We actually had a kid wacking off in the computer lab… To anime… On security camera. [/quote]
We use ARCSIGHT ESM but there are other products that don’t cost that much like logrythm and splunk.
In a recent overhauling of our IT Policy (at a school), I discovered that the HR person and I are on the same page, but for different reasons. We’re both against frivolous use of the network/Internet, but she cares about liability. All I care about is having plenty of bandwidth for legitimate academic uses. There’s a lot of useful streaming video out there, and I want teachers to be able to use it. Teachers watching Hulu when they are supposed to be in their “planning periods” can interfere with others doing a job.
[quote]FattyFat wrote:
[quote]sam_sneed wrote:
[quote]debraD wrote:
I have used wireshark to see what I’m putting on the network.

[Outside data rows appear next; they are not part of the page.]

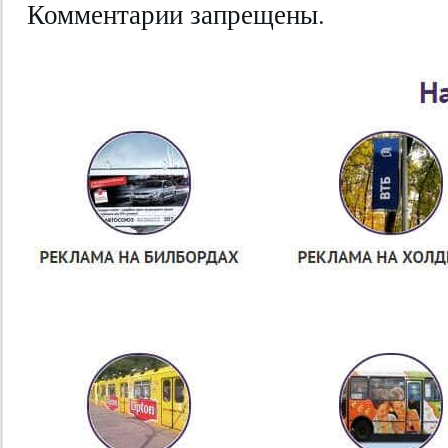
Комментарии запрещены.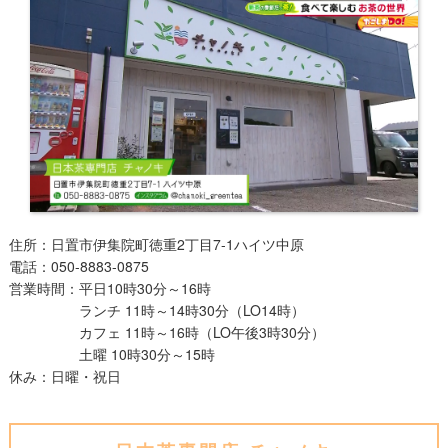
住所：日置市伊集院町徳重2丁目7-1ハイツ中原
電話：050-8883-0875
営業時間：平日10時30分～16時
ランチ 11時～14時30分（LO14時）
カフェ 11時～16時（LO午後3時30分）
土曜 10時30分～15時
休み：日曜・祝日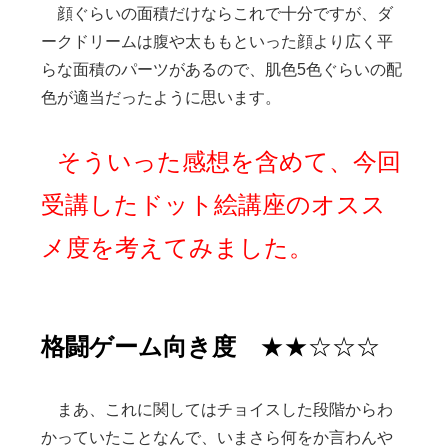
顔ぐらいの面積だけならこれで十分ですが、ダ
ークドリームは腹や太ももといった顔より広く平
らな面積のパーツがあるので、肌色5色ぐらいの配
色が適当だったように思います。
そういった感想を含めて、今回
受講したドット絵講座のオスス
メ度を考えてみました。
格闘ゲーム向き度
★★☆☆☆
まあ、これに関してはチョイスした段階からわ
かっていたことなんで、いまさら何をか言わんや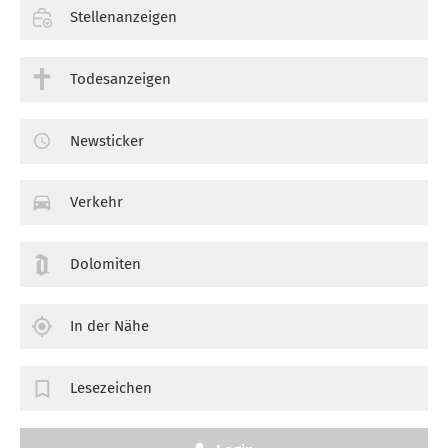
Stellenanzeigen
Todesanzeigen
Newsticker
Verkehr
Dolomiten
In der Nähe
Lesezeichen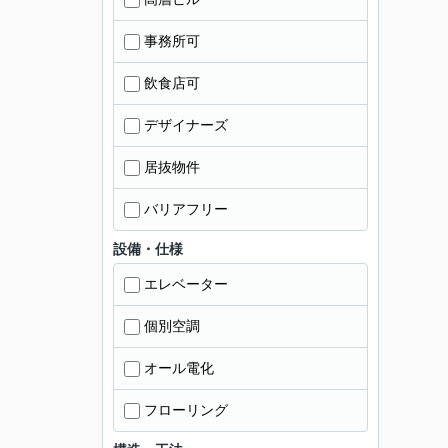
事務所可
飲食店可
デザイナーズ
居抜物件
バリアフリー
設備・仕様
エレベーター
個別空調
オール電化
フローリング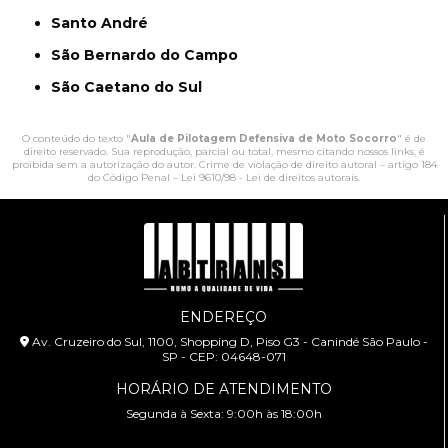
Santo André
São Bernardo do Campo
São Caetano do Sul
O conteúdo do texto "
Aula de Pilotagem Defensiva de Moto Socorro
" é de
direito reservado. Sua reprodução, parcial ou total, mesmo citando nossos links, é
proibida sem a autorização do autor. Crime de violação de direito autoral – artigo 184
do Código Penal –
Lei 9610/98 - Lei de direitos autorais
.
ENDEREÇO
Av. Cruzeiro do Sul, 1100, Shopping D, Piso G3 - Canindé São Paulo -
SP - CEP: 04648-071
HORÁRIO DE ATENDIMENTO
Segunda à Sexta: 9:00h às 18:00h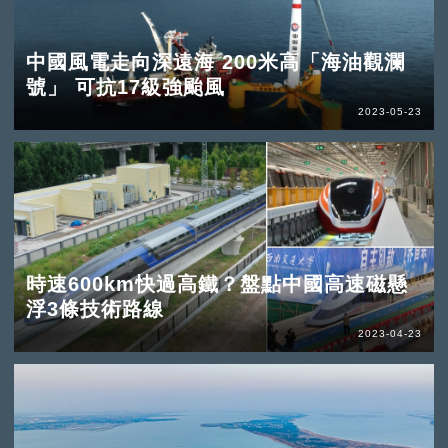
中國風電走向深遠海 200米高「海油觀瀾
號」 可抗17級強颱風
2023-05-23
時速600km快過高鐵？盤點中國高速磁懸
浮3條技術路線
2023-04-23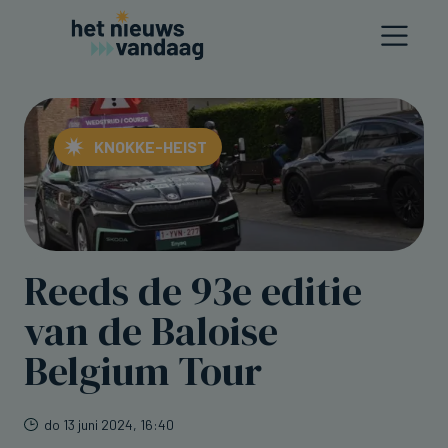
KNOKKE-HEIST
Reeds de 93e editie
van de Baloise
Belgium Tour
do 13 juni 2024, 16:40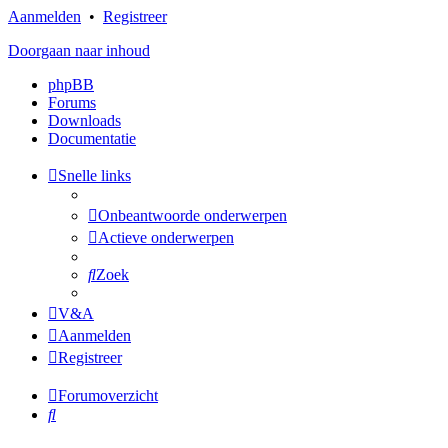
Aanmelden
•
Registreer
Doorgaan naar inhoud
phpBB
Forums
Downloads
Documentatie
Snelle links
Onbeantwoorde onderwerpen
Actieve onderwerpen
Zoek
V&A
Aanmelden
Registreer
Forumoverzicht
Zoek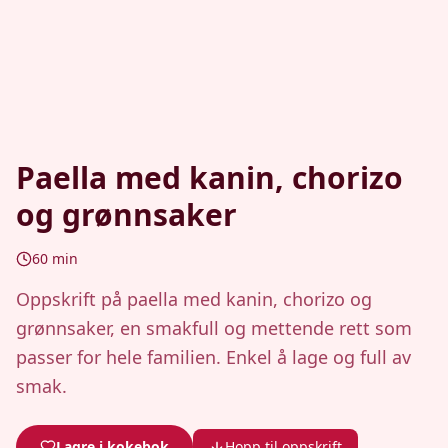
Paella med kanin, chorizo
og grønnsaker
60
min
Oppskrift på paella med kanin, chorizo og
grønnsaker, en smakfull og mettende rett som
passer for hele familien. Enkel å lage og full av
smak.
Lagre i kokebok
Hopp til oppskrift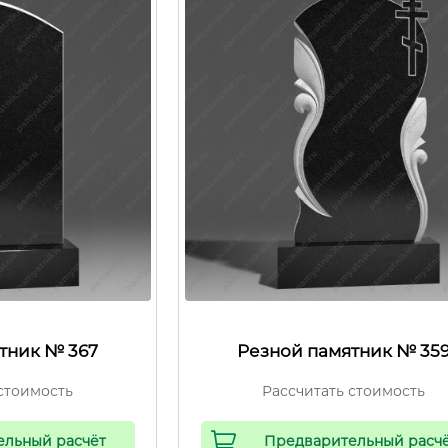
тник № 367
Резной памятник № 35
стоимость
Рассчитать стоимость
ельный расчёт
Предварительный расч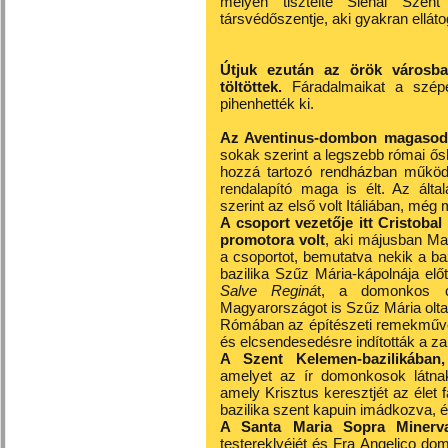
mélyen tisztelte Sienai Szent
társvédőszentje, aki gyakran elláto
Útjuk ezután az örök városba
töltöttek.
Fáradalmaikat a szépen
pihenhették ki.
Az Aventinus-dombon magasodó
sokak szerint a legszebb római ősk
hozzá tartozó rendházban működi
rendalapító maga is élt. Az álta
szerint az első volt Itáliában, még 
A csoport vezetője itt Cristobal
promotora volt
, aki májusban Mag
a csoportot, bemutatva nekik a baz
bazilika Szűz Mária-kápolnája el
Salve Reginá
t, a domonkos c
Magyarországot is Szűz Mária olta
Rómában az építészeti remekművek
és elcsendesedésre indították a z
A Szent Kelemen-bazilikába
amelyet az ír domonkosok látnak 
amely Krisztus keresztjét az élet 
bazilika szent kapuin imádkozva, é
A Santa Maria Sopra Minerv
testereklyéjét és Fra Angelico dom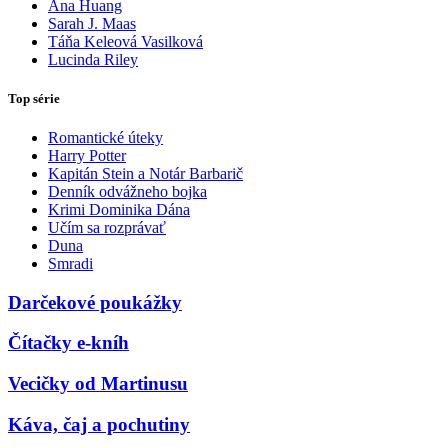
Ana Huang
Sarah J. Maas
Táňa Keleová Vasilková
Lucinda Riley
Top série
Romantické úteky
Harry Potter
Kapitán Stein a Notár Barbarič
Denník odvážneho bojka
Krimi Dominika Dána
Učím sa rozprávať
Duna
Smradi
Darčekové poukážky
Čítačky e-kníh
Vecičky od Martinusu
Káva, čaj a pochutiny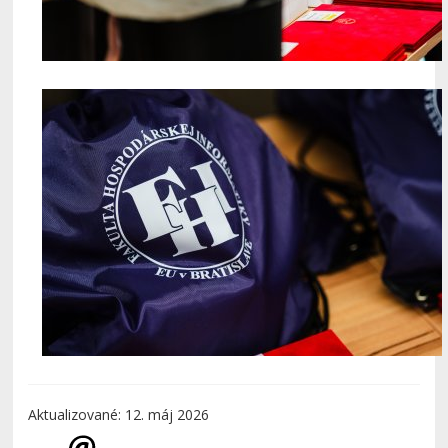
Aktualizované: 12. máj 2026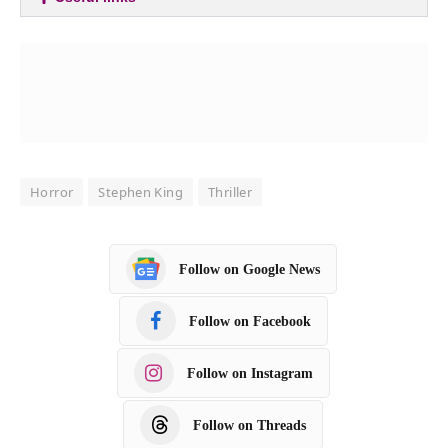
Horror
Stephen King
Thriller
Follow on Google News
Follow on Facebook
Follow on Instagram
Follow on Threads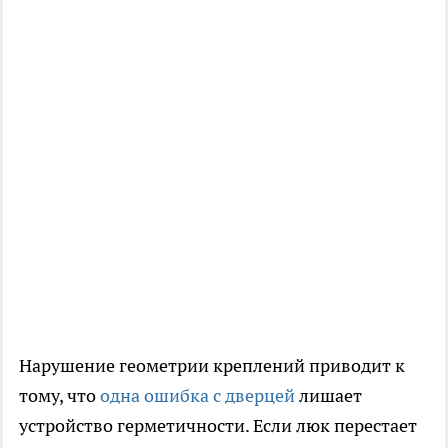
Нарушение геометрии креплений приводит к
тому, что
одна ошибка с дверцей
лишает
устройство герметичности. Если люк перестает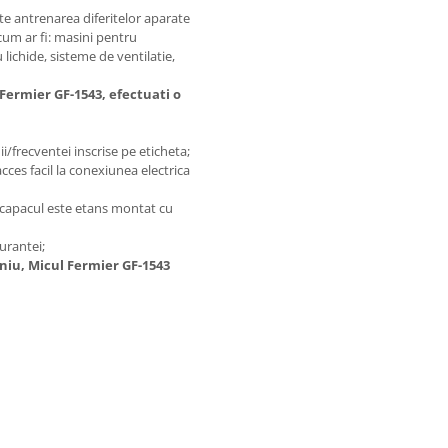
e antrenarea diferitelor aparate
cum ar fi: masini pentru
ichide, sisteme de ventilatie,
Fermier GF-1543, efectuati o
/frecventei inscrise pe eticheta;
ces facil la conexiunea electrica
i capacul este etans montat cu
gurantei;
niu, Micul Fermier GF-1543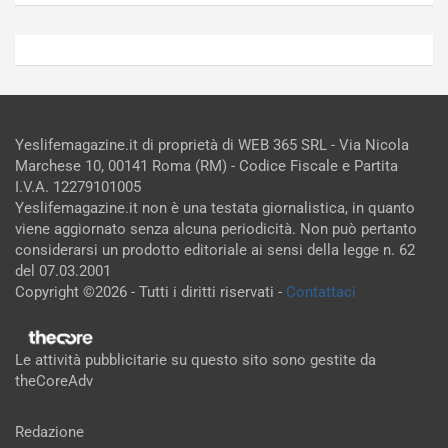
Yeslifemagazine.it di proprietà di WEB 365 SRL - Via Nicola
Marchese 10, 00141 Roma (RM) - Codice Fiscale e Partita
I.V.A. 12279101005
Yeslifemagazine.it non è una testata giornalistica, in quanto
viene aggiornato senza alcuna periodicità. Non può pertanto
considerarsi un prodotto editoriale ai sensi della legge n. 62
del 07.03.2001
Copyright ©2026 - Tutti i diritti riservati -
Contattaci
Le attività pubblicitarie su questo sito sono gestite da
theCoreAdv
Redazione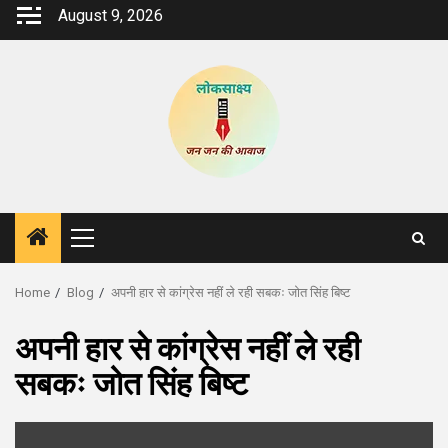
Skip
August 9, 2026
to
content
Primary
Menu
Home
Blog
अपनी हार से कांग्रेस नहीं ले रही सबकः जोत सिंह बिष्ट
अपनी हार से कांग्रेस नहीं ले रही
सबकः जोत सिंह बिष्ट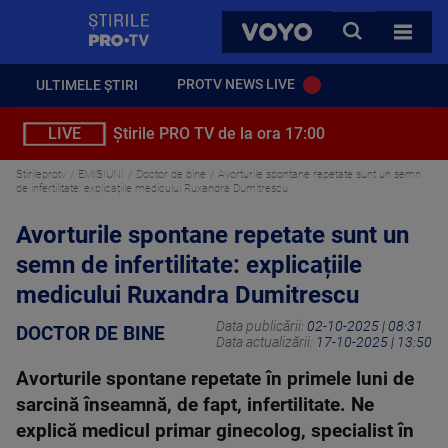
StirilePROTV
CAUTA
VOYO
TOATE 
PROTV NEWS LIVE
ULTIMELE ȘTIRI
LIVE
Știrile PRO TV de la ora 17:00
Stirileprotv
EMISIUNI
Doctor de bine
Avorturile spontane repetate sunt un semn
de infertilitate: explicațiile medicului Ruxandra Dumitrescu
Avorturile spontane repetate sunt un
semn de infertilitate: explicațiile
medicului Ruxandra Dumitrescu
Data publicării:
02-10-2025 | 08:31
DOCTOR DE BINE
Data actualizării:
17-10-2025 | 13:50
Avorturile spontane repetate în primele luni de
sarcină înseamnă, de fapt, infertilitate. Ne
explică medicul primar ginecolog, specialist în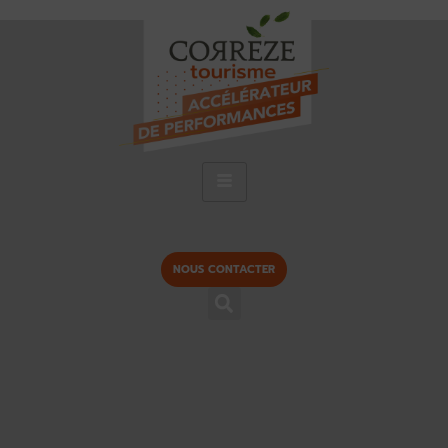
NOUS CONTACTER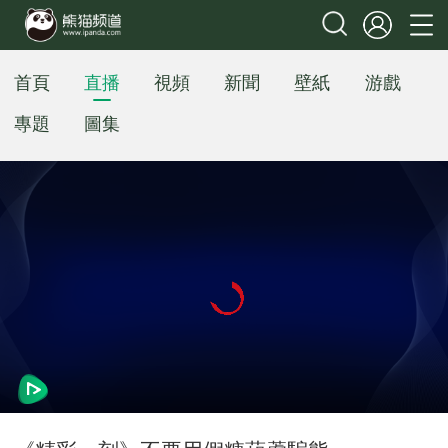
首頁
直播
視頻
新聞
壁紙
游戲
專題
圖集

I am permitted to use wireshark because much of the nature of my job and I use it regularly for debugging already.
[/quote]
I wish our programmers were smart enough to use wireshark for their debugging. It’d save me alot of time and grief when their network applications aren’t even leaving their servers. Yet they blame the network every time. [/quote]
Well, it might be they are smart enough but lazy as hell.
“All right, let Eddie the Network Engineer worry about that. Hehehe…”
TBH, I never did that.
[/quote]
Yeah, you’re right. They’re definitely intelligent people. But they’re all over 40 and really aren’t to keen on learning new things. Even if it’s free.